• Text under study
Threads are fine with me, but I don't require real multi-threading support. All I want is for five 10-second database queries to five different database servers to take 10 seconds and not 50. It doesn't matter to me how many CPUs it actually used.

+1  A: 

Actually, it does not appear that you need parallel non-blocking I/O--you need parallel non-blocking database access, which is typically handled through a different API.

For example, in Java, general I/O is handled through components in java.io and java.net, but database access is handled through java.sql and vendor-specific drivers. Similar characteristics are typical of other platforms/languages.

It would seem that your main issue would then be to implement some kind of multiprocessing/multithreading from which you could make the separate, parallel database access requests. I suggest that is the main area that you should research.

There is a lot of material available on that topic, but you will need to focus on your particular platform/language for much of the detail. Please note that this is traditionally a VERY difficult area of software development.

Best wishes to you...

Rob Williams
Thanks, I updated to the post to specify "database access" and not "io". I often saw them together in my research, since they sometimes have common solutions, such as threads.
eshan
A: 

A possible work-around is to divide the web page so that each part only hits one shard. The browser should launch a separate AJAX request for each part and construct the page client-side.

This solution wouldn't depend on the chosen language/framework, but requires enabling JavaScript on the client side.

The performance might vary depending on each visitor's OS, browser and settings (more info). However, the page would render incrementally as soon as data from each part of the page comes available.

As drawbacks compared to the server-side solution, this method moves complexity from the server to client-side JavaScript and increases the load on the web server.

• Information shown
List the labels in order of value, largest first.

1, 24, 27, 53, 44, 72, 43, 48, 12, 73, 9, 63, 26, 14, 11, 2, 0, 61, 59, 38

• Exercise description
In the discussion of parallel database queries, turn the paragraph starting "A possible work-around is to divide the web page" into a brief list that keeps its main facts.

• Your solution
- Split the web page into parts so that each part hits only one shard.
- Have the browser launch a separate AJAX request for each part.
- Construct the page on the client side.